▸ TASK ITEM
Update the data below by replacing each occurrence of "top-left" with "upper-left", and leave everything else unchanged.

============================================================

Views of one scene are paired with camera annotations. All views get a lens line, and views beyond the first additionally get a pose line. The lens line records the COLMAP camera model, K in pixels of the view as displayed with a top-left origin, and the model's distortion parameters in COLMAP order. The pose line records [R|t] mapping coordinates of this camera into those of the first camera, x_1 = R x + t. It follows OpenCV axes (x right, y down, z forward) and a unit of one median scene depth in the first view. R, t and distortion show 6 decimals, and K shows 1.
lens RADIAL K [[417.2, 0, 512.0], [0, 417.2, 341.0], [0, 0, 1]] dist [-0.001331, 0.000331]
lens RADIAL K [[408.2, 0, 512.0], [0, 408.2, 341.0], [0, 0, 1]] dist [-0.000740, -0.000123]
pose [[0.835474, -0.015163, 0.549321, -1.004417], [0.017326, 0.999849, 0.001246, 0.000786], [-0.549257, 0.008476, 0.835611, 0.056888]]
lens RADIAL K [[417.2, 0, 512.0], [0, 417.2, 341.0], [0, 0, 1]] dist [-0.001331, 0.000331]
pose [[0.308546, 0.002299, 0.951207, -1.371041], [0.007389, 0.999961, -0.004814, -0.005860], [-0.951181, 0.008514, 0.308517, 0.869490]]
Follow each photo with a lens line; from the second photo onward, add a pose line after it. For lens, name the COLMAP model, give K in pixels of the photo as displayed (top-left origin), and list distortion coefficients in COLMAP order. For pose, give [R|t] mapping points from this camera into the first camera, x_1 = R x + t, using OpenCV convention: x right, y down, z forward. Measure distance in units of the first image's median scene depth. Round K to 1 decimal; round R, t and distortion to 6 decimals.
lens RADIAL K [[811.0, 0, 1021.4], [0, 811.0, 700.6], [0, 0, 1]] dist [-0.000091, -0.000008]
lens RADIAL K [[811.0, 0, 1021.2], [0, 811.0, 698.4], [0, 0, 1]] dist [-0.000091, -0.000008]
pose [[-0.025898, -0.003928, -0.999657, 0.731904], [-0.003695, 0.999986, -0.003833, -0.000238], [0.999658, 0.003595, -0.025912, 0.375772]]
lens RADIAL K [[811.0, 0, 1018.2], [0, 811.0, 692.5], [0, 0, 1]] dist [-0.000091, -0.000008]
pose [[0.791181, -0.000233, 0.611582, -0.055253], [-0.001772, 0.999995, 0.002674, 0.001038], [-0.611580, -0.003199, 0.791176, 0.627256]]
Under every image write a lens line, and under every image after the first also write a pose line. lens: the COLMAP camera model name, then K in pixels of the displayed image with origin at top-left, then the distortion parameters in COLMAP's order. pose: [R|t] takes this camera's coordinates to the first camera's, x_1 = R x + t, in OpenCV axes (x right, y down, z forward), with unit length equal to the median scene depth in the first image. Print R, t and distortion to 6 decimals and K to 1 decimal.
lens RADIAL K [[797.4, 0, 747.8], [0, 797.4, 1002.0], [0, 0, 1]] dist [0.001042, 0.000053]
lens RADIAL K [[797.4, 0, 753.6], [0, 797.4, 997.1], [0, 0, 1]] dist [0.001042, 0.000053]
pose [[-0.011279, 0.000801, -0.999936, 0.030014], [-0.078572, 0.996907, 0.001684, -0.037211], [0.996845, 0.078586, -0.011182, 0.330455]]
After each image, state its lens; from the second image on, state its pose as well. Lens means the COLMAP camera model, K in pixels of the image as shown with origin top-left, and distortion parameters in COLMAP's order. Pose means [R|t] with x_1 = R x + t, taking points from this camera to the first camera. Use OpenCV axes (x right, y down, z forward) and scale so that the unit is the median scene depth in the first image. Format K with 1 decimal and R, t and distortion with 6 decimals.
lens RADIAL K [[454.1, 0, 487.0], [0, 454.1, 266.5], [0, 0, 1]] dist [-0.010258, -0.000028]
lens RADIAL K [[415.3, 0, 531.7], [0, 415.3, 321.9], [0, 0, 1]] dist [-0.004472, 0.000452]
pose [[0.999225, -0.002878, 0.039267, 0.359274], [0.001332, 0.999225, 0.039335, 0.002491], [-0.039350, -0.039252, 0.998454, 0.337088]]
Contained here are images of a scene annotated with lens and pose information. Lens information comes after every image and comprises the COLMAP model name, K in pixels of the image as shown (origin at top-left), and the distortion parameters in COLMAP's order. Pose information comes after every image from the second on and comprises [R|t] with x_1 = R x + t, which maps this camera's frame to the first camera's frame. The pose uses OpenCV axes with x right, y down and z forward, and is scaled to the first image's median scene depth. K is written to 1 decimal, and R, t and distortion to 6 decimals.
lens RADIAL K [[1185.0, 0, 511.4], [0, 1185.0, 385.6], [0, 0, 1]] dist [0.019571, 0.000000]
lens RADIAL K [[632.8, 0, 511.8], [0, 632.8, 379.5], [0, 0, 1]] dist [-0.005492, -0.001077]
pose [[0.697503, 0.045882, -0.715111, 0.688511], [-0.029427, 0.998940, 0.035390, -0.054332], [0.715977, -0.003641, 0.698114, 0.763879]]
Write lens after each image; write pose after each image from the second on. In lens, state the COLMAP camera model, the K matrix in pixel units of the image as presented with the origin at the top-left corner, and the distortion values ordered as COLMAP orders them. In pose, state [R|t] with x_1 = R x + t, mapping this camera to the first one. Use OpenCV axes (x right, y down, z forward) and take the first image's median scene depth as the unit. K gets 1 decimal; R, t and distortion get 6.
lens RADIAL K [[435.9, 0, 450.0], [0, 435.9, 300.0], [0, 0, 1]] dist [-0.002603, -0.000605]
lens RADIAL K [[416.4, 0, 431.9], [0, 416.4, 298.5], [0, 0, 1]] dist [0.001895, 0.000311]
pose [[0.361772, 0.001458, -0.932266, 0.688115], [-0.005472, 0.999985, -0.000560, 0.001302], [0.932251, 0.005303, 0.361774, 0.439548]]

============================================================

▸ TASK ANSWER
Views of one scene are paired with camera annotations. All views get a lens line, and views beyond the first additionally get a pose line. The lens line records the COLMAP camera model, K in pixels of the view as displayed with a upper-left origin, and the model's distortion parameters in COLMAP order. The pose line records [R|t] mapping coordinates of this camera into those of the first camera, x_1 = R x + t. It follows OpenCV axes (x right, y down, z forward) and a unit of one median scene depth in the first view. R, t and distortion show 6 decimals, and K shows 1.
lens RADIAL K [[417.2, 0, 512.0], [0, 417.2, 341.0], [0, 0, 1]] dist [-0.001331, 0.000331]
lens RADIAL K [[408.2, 0, 512.0], [0, 408.2, 341.0], [0, 0, 1]] dist [-0.000740, -0.000123]
pose [[0.835474, -0.015163, 0.549321, -1.004417], [0.017326, 0.999849, 0.001246, 0.000786], [-0.549257, 0.008476, 0.835611, 0.056888]]
lens RADIAL K [[417.2, 0, 512.0], [0, 417.2, 341.0], [0, 0, 1]] dist [-0.001331, 0.000331]
pose [[0.308546, 0.002299, 0.951207, -1.371041], [0.007389, 0.999961, -0.004814, -0.005860], [-0.951181, 0.008514, 0.308517, 0.869490]]
Follow each photo with a lens line; from the second photo onward, add a pose line after it. For lens, name the COLMAP model, give K in pixels of the photo as displayed (upper-left origin), and list distortion coefficients in COLMAP order. For pose, give [R|t] mapping points from this camera into the first camera, x_1 = R x + t, using OpenCV convention: x right, y down, z forward. Measure distance in units of the first image's median scene depth. Round K to 1 decimal; round R, t and distortion to 6 decimals.
lens RADIAL K [[811.0, 0, 1021.4], [0, 811.0, 700.6], [0, 0, 1]] dist [-0.000091, -0.000008]
lens RADIAL K [[811.0, 0, 1021.2], [0, 811.0, 698.4], [0, 0, 1]] dist [-0.000091, -0.000008]
pose [[-0.025898, -0.003928, -0.999657, 0.731904], [-0.003695, 0.999986, -0.003833, -0.000238], [0.999658, 0.003595, -0.025912, 0.375772]]
lens RADIAL K [[811.0, 0, 1018.2], [0, 811.0, 692.5], [0, 0, 1]] dist [-0.000091, -0.000008]
pose [[0.791181, -0.000233, 0.611582, -0.055253], [-0.001772, 0.999995, 0.002674, 0.001038], [-0.611580, -0.003199, 0.791176, 0.627256]]
Under every image write a lens line, and under every image after the first also write a pose line. lens: the COLMAP camera model name, then K in pixels of the displayed image with origin at upper-left, then the distortion parameters in COLMAP's order. pose: [R|t] takes this camera's coordinates to the first camera's, x_1 = R x + t, in OpenCV axes (x right, y down, z forward), with unit length equal to the median scene depth in the first image. Print R, t and distortion to 6 decimals and K to 1 decimal.
lens RADIAL K [[797.4, 0, 747.8], [0, 797.4, 1002.0], [0, 0, 1]] dist [0.001042, 0.000053]
lens RADIAL K [[797.4, 0, 753.6], [0, 797.4, 997.1], [0, 0, 1]] dist [0.001042, 0.000053]
pose [[-0.011279, 0.000801, -0.999936, 0.030014], [-0.078572, 0.996907, 0.001684, -0.037211], [0.996845, 0.078586, -0.011182, 0.330455]]
After each image, state its lens; from the second image on, state its pose as well. Lens means the COLMAP camera model, K in pixels of the image as shown with origin upper-left, and distortion parameters in COLMAP's order. Pose means [R|t] with x_1 = R x + t, taking points from this camera to the first camera. Use OpenCV axes (x right, y down, z forward) and scale so that the unit is the median scene depth in the first image. Format K with 1 decimal and R, t and distortion with 6 decimals.
lens RADIAL K [[454.1, 0, 487.0], [0, 454.1, 266.5], [0, 0, 1]] dist [-0.010258, -0.000028]
lens RADIAL K [[415.3, 0, 531.7], [0, 415.3, 321.9], [0, 0, 1]] dist [-0.004472, 0.000452]
pose [[0.999225, -0.002878, 0.039267, 0.359274], [0.001332, 0.999225, 0.039335, 0.002491], [-0.039350, -0.039252, 0.998454, 0.337088]]
Contained here are images of a scene annotated with lens and pose information. Lens information comes after every image and comprises the COLMAP model name, K in pixels of the image as shown (origin at upper-left), and the distortion parameters in COLMAP's order. Pose information comes after every image from the second on and comprises [R|t] with x_1 = R x + t, which maps this camera's frame to the first camera's frame. The pose uses OpenCV axes with x right, y down and z forward, and is scaled to the first image's median scene depth. K is written to 1 decimal, and R, t and distortion to 6 decimals.
lens RADIAL K [[1185.0, 0, 511.4], [0, 1185.0, 385.6], [0, 0, 1]] dist [0.019571, 0.000000]
lens RADIAL K [[632.8, 0, 511.8], [0, 632.8, 379.5], [0, 0, 1]] dist [-0.005492, -0.001077]
pose [[0.697503, 0.045882, -0.715111, 0.688511], [-0.029427, 0.998940, 0.035390, -0.054332], [0.715977, -0.003641, 0.698114, 0.763879]]
Write lens after each image; write pose after each image from the second on. In lens, state the COLMAP camera model, the K matrix in pixel units of the image as presented with the origin at the upper-left corner, and the distortion values ordered as COLMAP orders them. In pose, state [R|t] with x_1 = R x + t, mapping this camera to the first one. Use OpenCV axes (x right, y down, z forward) and take the first image's median scene depth as the unit. K gets 1 decimal; R, t and distortion get 6.
lens RADIAL K [[435.9, 0, 450.0], [0, 435.9, 300.0], [0, 0, 1]] dist [-0.002603, -0.000605]
lens RADIAL K [[416.4, 0, 431.9], [0, 416.4, 298.5], [0, 0, 1]] dist [0.001895, 0.000311]
pose [[0.361772, 0.001458, -0.932266, 0.688115], [-0.005472, 0.999985, -0.000560, 0.001302], [0.932251, 0.005303, 0.361774, 0.439548]]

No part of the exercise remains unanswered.